Suara pintu terbuka. Mataku memang tidak menghadap pintu, tapi telingaku berfungsi sangat baik dalam ruangan sepi ini.

"Permisi. Bisakah kau membantuku?!" aku berseru.

"Elaine?"

"Russell? Apakah itu kau?" Aku berusaha mengangkat kaki, menendang udara, dan menciptakan bunyi agar keberadaanku disadari.

"Apa yang kau lakukan?" tanya Russell begitu dia berdiri di sebelahku.

"Menikmati pesta dengan cara yang salah," jawabku malu.

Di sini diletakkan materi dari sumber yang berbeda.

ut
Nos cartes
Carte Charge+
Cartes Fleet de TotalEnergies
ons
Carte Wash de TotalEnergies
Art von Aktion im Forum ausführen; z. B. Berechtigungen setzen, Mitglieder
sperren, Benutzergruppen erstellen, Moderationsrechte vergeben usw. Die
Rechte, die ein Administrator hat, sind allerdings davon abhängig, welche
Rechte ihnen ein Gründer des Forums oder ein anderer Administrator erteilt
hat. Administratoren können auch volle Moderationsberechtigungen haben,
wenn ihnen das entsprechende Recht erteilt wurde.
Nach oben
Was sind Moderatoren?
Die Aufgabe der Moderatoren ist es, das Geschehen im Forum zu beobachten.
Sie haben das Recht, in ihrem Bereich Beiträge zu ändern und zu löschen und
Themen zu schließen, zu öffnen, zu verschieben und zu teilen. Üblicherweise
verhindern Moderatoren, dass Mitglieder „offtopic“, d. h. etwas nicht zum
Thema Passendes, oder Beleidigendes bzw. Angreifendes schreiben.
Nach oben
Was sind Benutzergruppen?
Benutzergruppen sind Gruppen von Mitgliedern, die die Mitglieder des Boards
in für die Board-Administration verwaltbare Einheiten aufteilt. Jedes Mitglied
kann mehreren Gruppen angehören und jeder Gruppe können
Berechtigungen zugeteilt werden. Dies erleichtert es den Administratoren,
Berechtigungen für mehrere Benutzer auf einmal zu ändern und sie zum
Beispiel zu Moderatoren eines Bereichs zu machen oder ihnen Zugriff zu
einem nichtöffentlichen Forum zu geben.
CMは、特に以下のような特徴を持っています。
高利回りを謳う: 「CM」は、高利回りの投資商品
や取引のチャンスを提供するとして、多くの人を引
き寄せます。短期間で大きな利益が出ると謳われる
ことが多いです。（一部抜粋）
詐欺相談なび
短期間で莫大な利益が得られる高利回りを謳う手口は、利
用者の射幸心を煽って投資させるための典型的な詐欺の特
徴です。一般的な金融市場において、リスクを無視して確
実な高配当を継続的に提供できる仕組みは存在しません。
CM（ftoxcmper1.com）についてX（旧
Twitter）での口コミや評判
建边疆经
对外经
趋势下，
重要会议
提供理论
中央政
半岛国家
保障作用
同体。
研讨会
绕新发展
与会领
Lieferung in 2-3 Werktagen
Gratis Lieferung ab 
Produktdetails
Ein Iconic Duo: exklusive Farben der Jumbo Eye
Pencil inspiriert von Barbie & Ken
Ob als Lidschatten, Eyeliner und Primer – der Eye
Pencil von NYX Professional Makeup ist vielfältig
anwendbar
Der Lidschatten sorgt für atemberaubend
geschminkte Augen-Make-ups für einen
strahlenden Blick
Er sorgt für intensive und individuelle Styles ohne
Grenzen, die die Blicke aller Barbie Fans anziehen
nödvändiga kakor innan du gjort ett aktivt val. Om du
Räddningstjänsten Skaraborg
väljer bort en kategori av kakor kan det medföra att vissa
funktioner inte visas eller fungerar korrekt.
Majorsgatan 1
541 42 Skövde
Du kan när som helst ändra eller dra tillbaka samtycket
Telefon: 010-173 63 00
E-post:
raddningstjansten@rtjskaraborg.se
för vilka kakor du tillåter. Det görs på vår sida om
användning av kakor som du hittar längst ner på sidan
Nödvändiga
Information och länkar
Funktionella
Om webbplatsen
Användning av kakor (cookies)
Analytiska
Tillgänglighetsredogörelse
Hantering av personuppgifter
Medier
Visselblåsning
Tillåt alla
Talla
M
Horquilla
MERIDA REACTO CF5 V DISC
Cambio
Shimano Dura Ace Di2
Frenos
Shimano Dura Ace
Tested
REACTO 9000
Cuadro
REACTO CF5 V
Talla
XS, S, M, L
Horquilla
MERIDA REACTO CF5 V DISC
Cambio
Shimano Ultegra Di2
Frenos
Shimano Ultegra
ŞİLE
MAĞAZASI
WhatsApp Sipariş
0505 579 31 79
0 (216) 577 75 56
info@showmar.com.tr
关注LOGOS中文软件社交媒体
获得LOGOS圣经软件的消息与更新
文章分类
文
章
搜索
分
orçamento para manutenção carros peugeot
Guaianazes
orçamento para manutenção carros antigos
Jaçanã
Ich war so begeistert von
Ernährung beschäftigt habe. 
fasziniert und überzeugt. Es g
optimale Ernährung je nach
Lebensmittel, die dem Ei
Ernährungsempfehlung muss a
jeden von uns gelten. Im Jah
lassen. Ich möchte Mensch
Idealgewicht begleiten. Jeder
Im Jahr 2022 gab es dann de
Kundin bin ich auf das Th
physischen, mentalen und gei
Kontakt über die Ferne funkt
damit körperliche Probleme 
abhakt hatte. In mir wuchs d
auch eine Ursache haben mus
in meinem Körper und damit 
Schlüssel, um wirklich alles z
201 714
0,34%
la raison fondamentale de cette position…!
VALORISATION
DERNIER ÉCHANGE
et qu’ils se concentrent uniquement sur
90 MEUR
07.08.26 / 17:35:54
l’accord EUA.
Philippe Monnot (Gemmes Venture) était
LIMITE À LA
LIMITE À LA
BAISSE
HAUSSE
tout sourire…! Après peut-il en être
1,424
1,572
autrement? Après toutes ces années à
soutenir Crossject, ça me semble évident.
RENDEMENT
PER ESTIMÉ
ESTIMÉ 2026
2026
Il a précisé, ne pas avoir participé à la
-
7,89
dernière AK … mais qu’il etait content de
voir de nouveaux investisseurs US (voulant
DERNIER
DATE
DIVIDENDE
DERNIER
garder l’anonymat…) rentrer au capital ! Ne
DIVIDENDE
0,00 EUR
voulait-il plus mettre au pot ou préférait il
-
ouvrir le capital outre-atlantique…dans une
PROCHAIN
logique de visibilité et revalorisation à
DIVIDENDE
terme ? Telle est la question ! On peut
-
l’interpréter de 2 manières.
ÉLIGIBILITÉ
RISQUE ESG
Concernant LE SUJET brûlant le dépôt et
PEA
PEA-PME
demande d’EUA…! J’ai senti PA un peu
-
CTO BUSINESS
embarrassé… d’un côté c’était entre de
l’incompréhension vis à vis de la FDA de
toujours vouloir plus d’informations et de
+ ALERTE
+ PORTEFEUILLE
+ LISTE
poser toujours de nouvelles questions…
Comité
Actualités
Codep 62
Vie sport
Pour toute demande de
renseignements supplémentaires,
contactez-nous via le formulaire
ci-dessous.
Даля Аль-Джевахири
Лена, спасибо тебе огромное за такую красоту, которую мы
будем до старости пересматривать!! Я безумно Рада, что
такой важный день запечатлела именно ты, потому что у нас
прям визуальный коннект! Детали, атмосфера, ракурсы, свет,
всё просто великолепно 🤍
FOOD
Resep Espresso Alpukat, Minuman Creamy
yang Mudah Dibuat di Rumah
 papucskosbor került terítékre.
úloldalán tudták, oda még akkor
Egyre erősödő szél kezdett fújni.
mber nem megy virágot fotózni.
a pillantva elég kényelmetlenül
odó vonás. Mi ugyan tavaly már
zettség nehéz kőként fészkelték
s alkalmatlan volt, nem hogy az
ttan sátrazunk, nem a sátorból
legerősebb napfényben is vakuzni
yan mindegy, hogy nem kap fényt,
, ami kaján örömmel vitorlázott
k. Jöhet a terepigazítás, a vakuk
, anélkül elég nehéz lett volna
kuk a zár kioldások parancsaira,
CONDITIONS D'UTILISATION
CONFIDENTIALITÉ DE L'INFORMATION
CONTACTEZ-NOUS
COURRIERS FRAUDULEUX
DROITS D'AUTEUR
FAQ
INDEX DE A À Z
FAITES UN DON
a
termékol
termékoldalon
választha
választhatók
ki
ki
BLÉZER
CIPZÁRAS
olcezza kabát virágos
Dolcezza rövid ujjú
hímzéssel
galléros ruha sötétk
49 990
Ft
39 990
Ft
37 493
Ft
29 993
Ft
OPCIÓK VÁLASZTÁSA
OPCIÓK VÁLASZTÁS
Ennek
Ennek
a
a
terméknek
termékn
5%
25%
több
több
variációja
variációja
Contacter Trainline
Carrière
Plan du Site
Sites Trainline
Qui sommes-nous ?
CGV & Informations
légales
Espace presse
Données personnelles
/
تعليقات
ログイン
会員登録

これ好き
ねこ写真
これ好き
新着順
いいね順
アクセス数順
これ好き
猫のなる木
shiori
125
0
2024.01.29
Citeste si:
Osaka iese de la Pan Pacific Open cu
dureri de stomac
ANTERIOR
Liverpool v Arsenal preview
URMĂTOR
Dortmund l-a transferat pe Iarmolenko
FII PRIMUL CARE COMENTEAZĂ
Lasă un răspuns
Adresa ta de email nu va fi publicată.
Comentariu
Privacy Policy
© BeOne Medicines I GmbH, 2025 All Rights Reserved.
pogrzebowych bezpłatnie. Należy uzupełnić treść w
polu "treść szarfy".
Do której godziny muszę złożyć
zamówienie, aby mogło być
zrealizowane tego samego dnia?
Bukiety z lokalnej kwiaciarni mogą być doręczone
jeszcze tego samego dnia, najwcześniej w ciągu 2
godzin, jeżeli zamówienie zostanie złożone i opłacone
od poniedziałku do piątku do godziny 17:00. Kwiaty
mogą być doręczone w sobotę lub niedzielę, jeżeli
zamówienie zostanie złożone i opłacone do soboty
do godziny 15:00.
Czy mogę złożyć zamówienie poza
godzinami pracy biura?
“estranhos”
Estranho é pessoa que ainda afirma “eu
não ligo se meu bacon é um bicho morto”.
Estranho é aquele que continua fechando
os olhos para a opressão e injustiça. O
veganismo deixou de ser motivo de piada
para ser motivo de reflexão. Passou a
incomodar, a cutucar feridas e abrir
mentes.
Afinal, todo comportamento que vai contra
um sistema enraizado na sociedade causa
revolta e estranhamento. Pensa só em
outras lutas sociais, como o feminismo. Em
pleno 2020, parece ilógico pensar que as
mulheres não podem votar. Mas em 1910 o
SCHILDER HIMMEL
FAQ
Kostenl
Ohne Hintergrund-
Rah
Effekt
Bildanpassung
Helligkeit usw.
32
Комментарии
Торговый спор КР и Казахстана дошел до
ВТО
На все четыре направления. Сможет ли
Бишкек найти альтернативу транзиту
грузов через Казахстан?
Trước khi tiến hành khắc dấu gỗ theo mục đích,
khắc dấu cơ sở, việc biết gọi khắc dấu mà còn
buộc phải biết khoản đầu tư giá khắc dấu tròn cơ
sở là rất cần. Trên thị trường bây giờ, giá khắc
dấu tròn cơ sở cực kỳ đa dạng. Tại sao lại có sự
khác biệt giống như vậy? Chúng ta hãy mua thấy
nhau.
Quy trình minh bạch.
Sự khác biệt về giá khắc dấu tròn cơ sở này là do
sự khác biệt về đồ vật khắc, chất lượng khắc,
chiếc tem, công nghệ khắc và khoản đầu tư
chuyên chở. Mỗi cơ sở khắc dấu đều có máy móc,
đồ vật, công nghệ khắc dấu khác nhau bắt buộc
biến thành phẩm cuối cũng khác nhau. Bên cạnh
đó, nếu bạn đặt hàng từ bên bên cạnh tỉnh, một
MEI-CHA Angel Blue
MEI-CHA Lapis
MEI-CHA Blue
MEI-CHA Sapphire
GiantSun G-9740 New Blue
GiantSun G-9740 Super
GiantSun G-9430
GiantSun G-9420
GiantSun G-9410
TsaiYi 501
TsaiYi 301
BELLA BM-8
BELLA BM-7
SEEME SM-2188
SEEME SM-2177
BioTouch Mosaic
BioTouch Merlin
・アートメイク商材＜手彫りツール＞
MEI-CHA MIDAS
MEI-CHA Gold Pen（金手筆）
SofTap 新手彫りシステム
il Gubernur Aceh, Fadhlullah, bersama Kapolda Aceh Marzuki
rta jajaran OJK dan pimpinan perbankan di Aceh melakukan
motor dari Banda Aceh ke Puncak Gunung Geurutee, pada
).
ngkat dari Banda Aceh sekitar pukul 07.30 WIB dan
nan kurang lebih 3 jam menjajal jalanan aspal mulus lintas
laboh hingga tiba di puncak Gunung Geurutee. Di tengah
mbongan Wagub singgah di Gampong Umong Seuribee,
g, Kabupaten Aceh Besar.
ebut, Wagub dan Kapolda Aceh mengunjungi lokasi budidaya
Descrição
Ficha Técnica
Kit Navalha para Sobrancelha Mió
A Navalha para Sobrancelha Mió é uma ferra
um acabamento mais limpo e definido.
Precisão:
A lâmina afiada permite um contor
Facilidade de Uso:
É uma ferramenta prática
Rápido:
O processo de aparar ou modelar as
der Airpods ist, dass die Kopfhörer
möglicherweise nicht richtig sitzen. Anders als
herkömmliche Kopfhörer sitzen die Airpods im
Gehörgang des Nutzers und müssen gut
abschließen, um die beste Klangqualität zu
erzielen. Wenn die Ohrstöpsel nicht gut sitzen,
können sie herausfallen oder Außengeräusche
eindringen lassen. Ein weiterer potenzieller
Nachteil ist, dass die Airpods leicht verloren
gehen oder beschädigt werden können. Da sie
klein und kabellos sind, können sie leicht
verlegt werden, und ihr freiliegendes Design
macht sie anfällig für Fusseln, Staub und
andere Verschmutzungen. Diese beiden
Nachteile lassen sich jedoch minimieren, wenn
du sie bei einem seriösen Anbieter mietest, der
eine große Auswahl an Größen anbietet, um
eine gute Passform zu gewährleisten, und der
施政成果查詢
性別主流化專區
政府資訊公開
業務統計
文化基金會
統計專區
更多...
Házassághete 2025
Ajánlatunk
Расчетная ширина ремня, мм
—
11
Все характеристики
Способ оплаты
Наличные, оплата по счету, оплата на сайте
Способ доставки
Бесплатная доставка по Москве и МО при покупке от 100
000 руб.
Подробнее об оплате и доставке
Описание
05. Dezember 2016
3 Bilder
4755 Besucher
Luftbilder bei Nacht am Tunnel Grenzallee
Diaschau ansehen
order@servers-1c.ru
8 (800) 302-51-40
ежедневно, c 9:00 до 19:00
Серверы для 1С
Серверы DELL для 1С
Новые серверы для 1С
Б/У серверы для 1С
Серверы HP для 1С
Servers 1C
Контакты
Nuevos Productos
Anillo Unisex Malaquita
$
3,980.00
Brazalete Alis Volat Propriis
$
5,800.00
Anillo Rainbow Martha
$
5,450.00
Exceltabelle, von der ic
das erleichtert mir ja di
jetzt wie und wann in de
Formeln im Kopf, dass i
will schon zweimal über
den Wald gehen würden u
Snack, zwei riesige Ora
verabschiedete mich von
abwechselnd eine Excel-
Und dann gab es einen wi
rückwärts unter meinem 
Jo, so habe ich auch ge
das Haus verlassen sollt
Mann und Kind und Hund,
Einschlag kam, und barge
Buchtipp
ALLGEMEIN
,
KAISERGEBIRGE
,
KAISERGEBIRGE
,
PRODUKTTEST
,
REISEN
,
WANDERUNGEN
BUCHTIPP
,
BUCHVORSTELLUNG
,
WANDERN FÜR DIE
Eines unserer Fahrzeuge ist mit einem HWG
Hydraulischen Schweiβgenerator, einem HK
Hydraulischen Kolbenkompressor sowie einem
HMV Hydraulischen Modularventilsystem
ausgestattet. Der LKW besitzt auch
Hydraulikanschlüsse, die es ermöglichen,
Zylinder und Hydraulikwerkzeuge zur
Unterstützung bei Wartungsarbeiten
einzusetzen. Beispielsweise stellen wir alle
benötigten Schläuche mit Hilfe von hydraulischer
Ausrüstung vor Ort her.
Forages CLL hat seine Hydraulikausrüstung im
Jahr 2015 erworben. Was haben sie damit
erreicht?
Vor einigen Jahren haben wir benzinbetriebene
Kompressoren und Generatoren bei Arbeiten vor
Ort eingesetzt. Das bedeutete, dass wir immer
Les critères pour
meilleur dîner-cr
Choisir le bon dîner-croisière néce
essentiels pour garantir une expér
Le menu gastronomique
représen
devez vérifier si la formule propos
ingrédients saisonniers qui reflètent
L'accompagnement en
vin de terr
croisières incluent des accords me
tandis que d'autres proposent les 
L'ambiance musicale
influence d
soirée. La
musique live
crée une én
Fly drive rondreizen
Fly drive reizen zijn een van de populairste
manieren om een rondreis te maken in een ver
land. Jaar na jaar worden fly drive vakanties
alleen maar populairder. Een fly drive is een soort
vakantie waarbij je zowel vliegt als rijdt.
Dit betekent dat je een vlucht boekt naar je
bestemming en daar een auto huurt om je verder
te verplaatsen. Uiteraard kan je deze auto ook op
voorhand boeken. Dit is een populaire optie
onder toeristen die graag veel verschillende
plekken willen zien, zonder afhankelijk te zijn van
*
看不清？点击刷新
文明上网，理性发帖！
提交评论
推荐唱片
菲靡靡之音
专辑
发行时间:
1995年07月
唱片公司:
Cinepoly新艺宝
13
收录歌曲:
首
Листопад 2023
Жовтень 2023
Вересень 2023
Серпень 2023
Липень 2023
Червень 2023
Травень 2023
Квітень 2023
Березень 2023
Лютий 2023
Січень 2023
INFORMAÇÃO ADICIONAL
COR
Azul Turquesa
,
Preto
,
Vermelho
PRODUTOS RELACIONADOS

"Bisakah kau membantuku lepas? Aku tersangkut besi tempa," lanjutku.

Russell berjongkok di dekatku. Dia menyibak tanaman di dekat pagar pendek besi tempa untuk melihat wajahku. Dia menyeringai. "Menyenangkan melihat seseorang yang sudah mengerjaiku dalam kondisi seperti ini," katanya.

"Aku minta maaf. Aku hanya berusaha membantu Miss Brigitte," kataku berpura-pura sedih. Seandainya aku bisa menggambar halo di atas kepala pasti akan aku lakukan agar akting menyedihkanku semakin sempurna.

"Kau membuatku dalam posisi sulit," desis Russell.

"Aku pikir kau senang berdansa dengan gadis muda," godaku.

"Apa kau memanfaatkan gelarku supaya Miss Brigitte dilihat pemuda lajang di sana?"

"Tepat sekali!"

Russell berdecak. "Kalau begitu, di sana saja sepanjang malam," katanya.

"Hei, jangan tinggalkan aku. Bantu aku keluar dari sini."

"Kau pantas mendapatkannya, Marchioness of Hereford," ledeknya sembari berdiri, lalu berjalan menjauhiku.

"Keparat!"

Suasana seketika hening. Aku menggigit bibir bawah menyadari umpatanku bisa menyebabkan aku kehilangan kepala malam ini.

"Apa yang kau katakan barusan?" Russell bertanya pelan setelah sempat diam lama.

"Panggilan sayang?" jawabku dengan tololnya.

###

15/06/2020

Wadooooh, Elaine yang dulunya Elma, kamoh membuat masalah banget.